Presented at
AppSec USA 2014,
Sept. 19, 2014, 10:30 a.m.
(45 minutes).
Screening HTTP traffic can be something really tricky and attacks to applications are becoming increasingly complex day by day. By analyzing thousands upon thousands of infections, we noticed that regular blacklisting is increasingly failing and we started research on a new approach to mitigate the problem. Initially reverse engineering the most popular CMS applications such as Joomla, vBulletin and WordPress, which led to us creating a way to detect attackers based on whitelist protection in combination with behavior analysis. Integrating traffic analysis with log correlation, resulting in more than 2500 websites now being protected, generating 2 to 3 million alerts daily with a low false positive rate. In this presentation we will share some of our research, their results and how we have maintained WAF (Web Application Firewall), using very low CPU processes and high detection rates.
Detailed Outline:
- Current method of detection (We'll show how WAF operates today, allowing us to emphasize our unique approach)

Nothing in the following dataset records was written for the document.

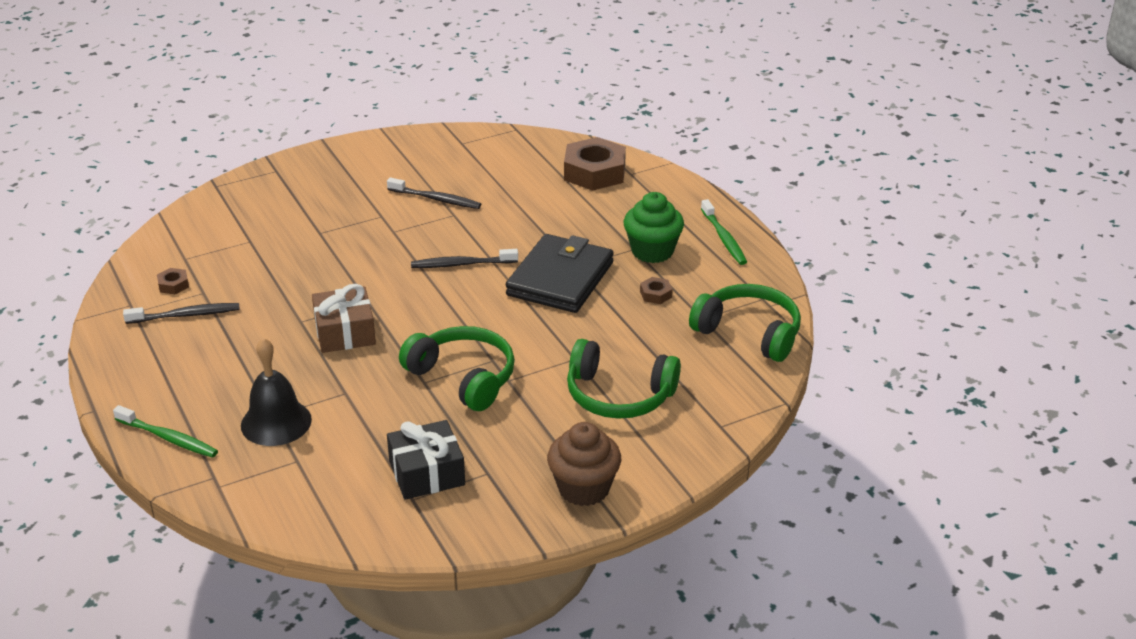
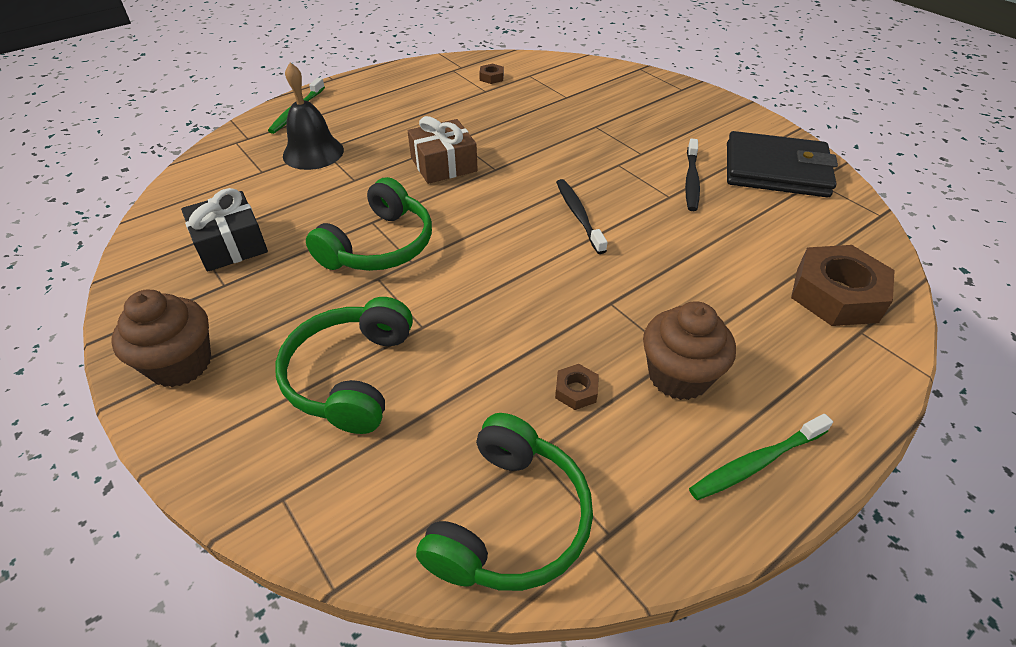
camera: 80 degrees right, 10 degrees up
black toothbrush [123,303,240,324] -> none
black wallet [506,234,614,313] -> black wallet moved to [727,131,838,197]
green cupcake [624,192,684,263] -> brown cupcake [643,301,736,400]

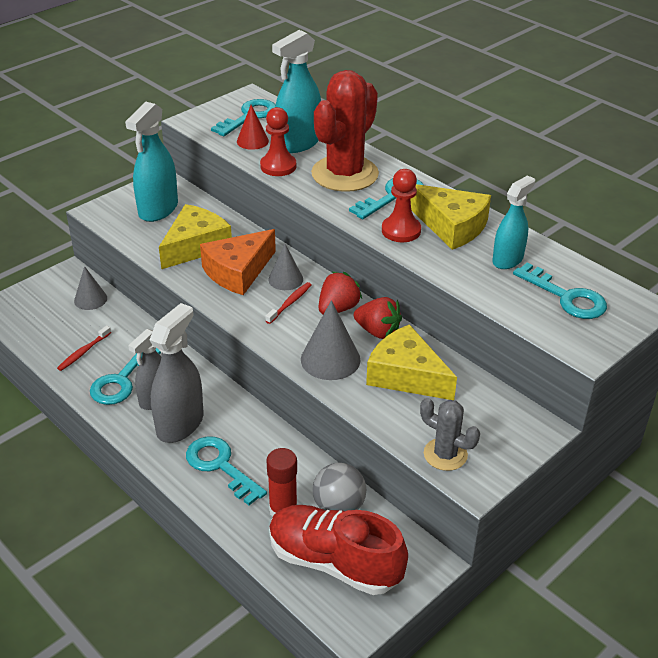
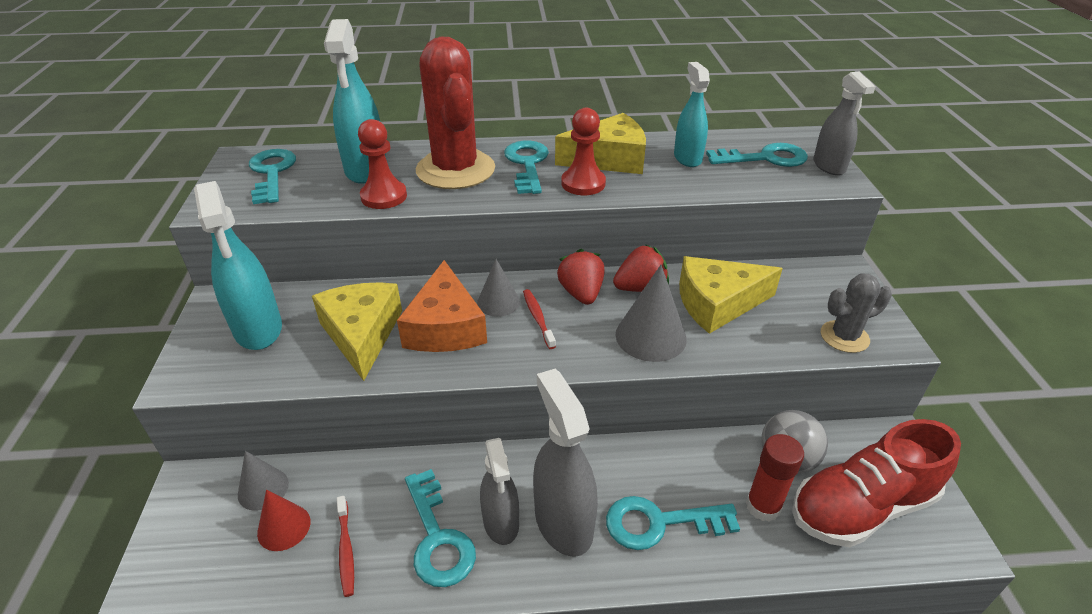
camera: 50 degrees left, 0 degrees up
red cone [237,105,269,150] -> red cone moved to [257,489,311,551]
none -> grey spray bottle [813,72,876,175]

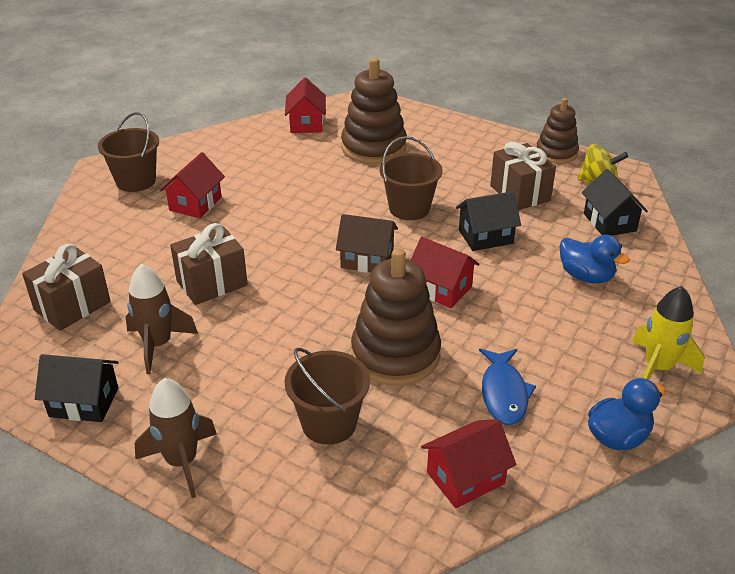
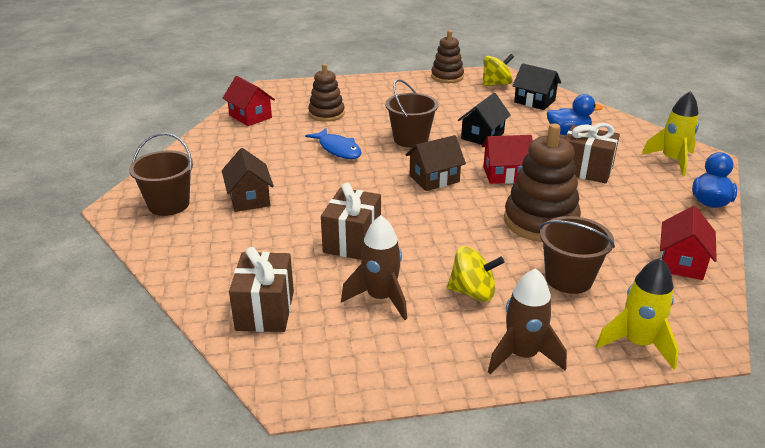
camera: 40 degrees left, 5 degrees down
black house [35,354,119,422] -> none
red house [160,152,225,218] -> brown house [222,148,274,212]
brown stacking toy [341,58,407,164] -> brown stacking toy [308,64,345,122], size x0.63
blue fish [479,349,536,425] -> blue fish moved to [305,128,362,159]
brown gift [490,142,556,210] -> brown gift moved to [565,123,620,184]
none -> yellow spinning top [447,246,505,302]
none -> yellow rocket [596,258,679,369]

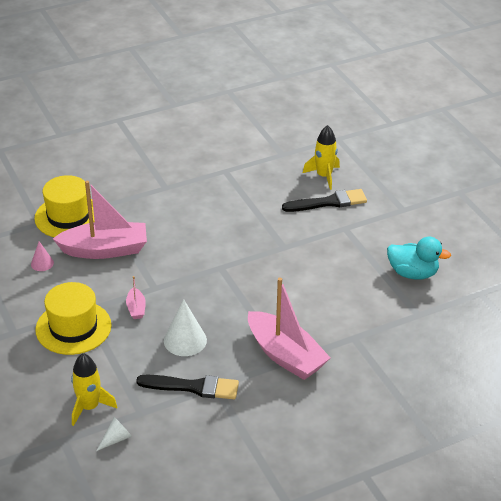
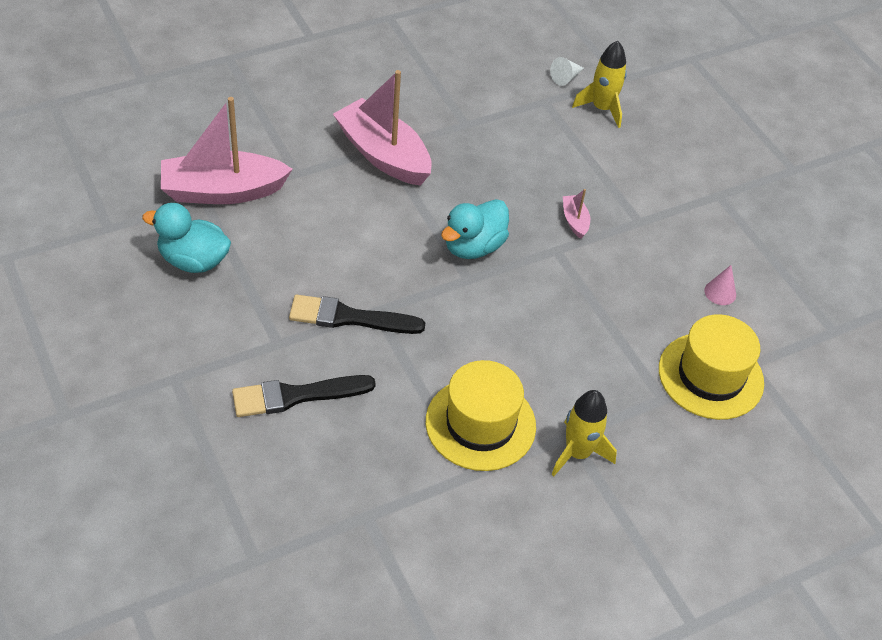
camera: 175 degrees right, 10 degrees up
yellow hat [35,282,111,355] -> yellow hat moved to [426,360,536,471]
pink boat [53,181,147,259] -> pink boat moved to [161,97,293,204]
black brush [136,375,239,399] -> black brush moved to [289,295,425,334]
white cone [164,299,207,356] -> none
yellow rocket [303,125,340,190] -> yellow rocket moved to [551,390,617,476]
none -> turquoise duck [441,199,509,259]

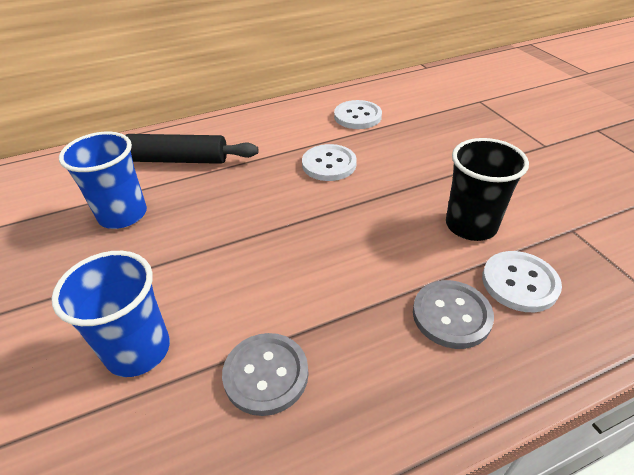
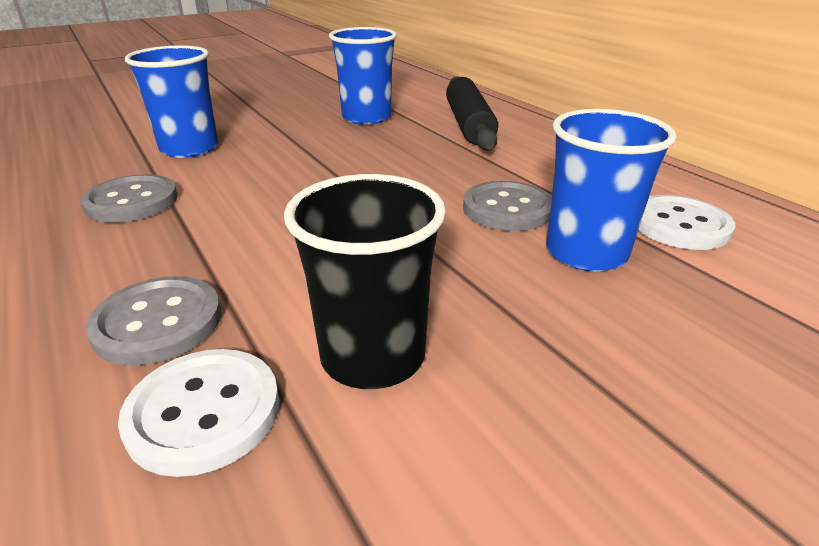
camera: 80 degrees right, 10 degrees down
white button [302,144,357,181] -> grey button [463,181,552,231]
none -> blue cup [546,109,677,271]

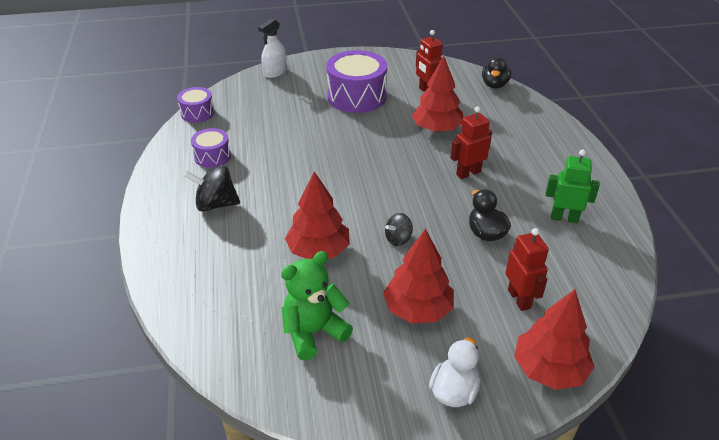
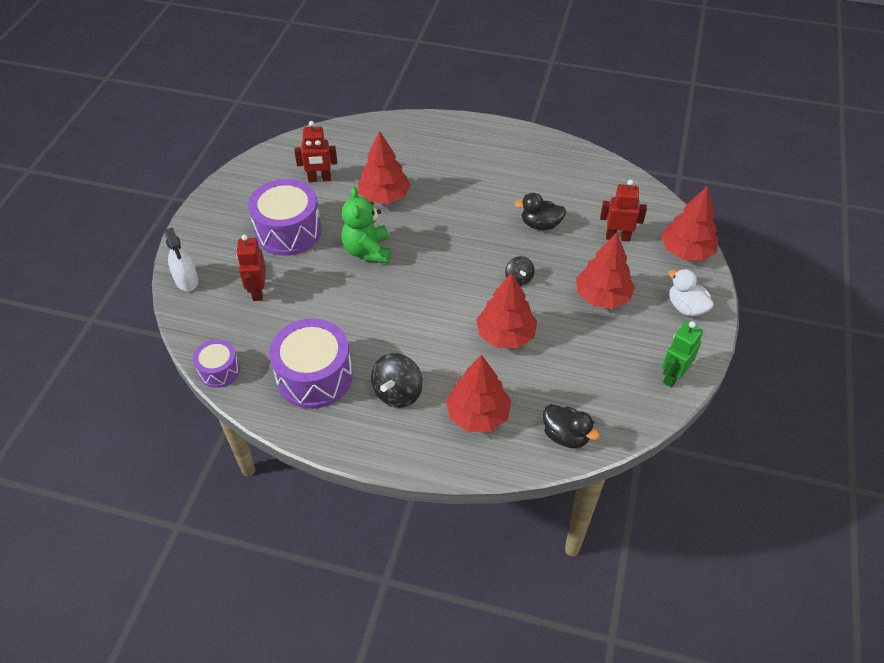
camera: 65 degrees left, 10 degrees up
purple drum [191,128,231,168] -> purple drum [269,319,353,409], size x1.83
green teddy bear [281,251,353,360] -> green teddy bear moved to [341,187,391,263]
red robot [451,107,492,179] -> red robot moved to [236,235,266,301]
black duck [482,57,512,88] -> black duck moved to [543,404,600,448]
green robot [546,149,600,223] -> green robot moved to [662,321,703,387]
none -> red tree [446,355,511,432]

- Reverse engineering a CMS application (In this step we'll show how we reverse engineered a CMS Application to understand its fragility and common attack vectors)
- Setting up honeypots (We'll share our work with honeypots which gathered data in real time during massive attacks on popular CMS applications)
- Identifying behavior (analyzing data to understand points to be considered when creating counter measures and evaluating the best approach to each type of attack type)
- Creating countermeasures (using behaviour information, CMS vulnerabilities and attack methods spreading in the wild, we'll show how we created better signatures specific to each CMS based on the knowledge acquired during research on each one of them)
- Live analysis (merging everything together and seeing the tool operate live, well-tuned, blocking specific attacks, with improving low false-positive rate in an effective and efficient manner)
Presenters:
-
Rodrigo Montoro
- Security Researcher
Rodrigo "Sp0oKeR" Montoro has 15 years of experience deploying open source security software (firewalls, IDS, IPS, HIDS, log management) and hardening systems. Currently he is Security Researcher/ SOC. Prior to joining Clavis he worked as a Senior Security administrator at Sucuri, and was a researcher at Spiderlabs where he focused on IDS/IPS Signatures, Modsecurity rules, and new detection researches. Rodrigo is the author of two patented technologies involving discovery of malicious digital documents and analyzing malicious HTTP traffic. He is also a coordinator and Snort evangelist for the Brazilian Snort Community. Rodrigo has spoken at a number of open source and security conferences including OWASP AppSec, Toorcon (USA), H2HC (São Paulo and Mexico), SecTor (Canada), CNASI, SOURCE (Boston and Seattle), ZonCon (Amazon Internal Conference), BSides (Las Vegas and São Paulo), and Black Hat (Brazil).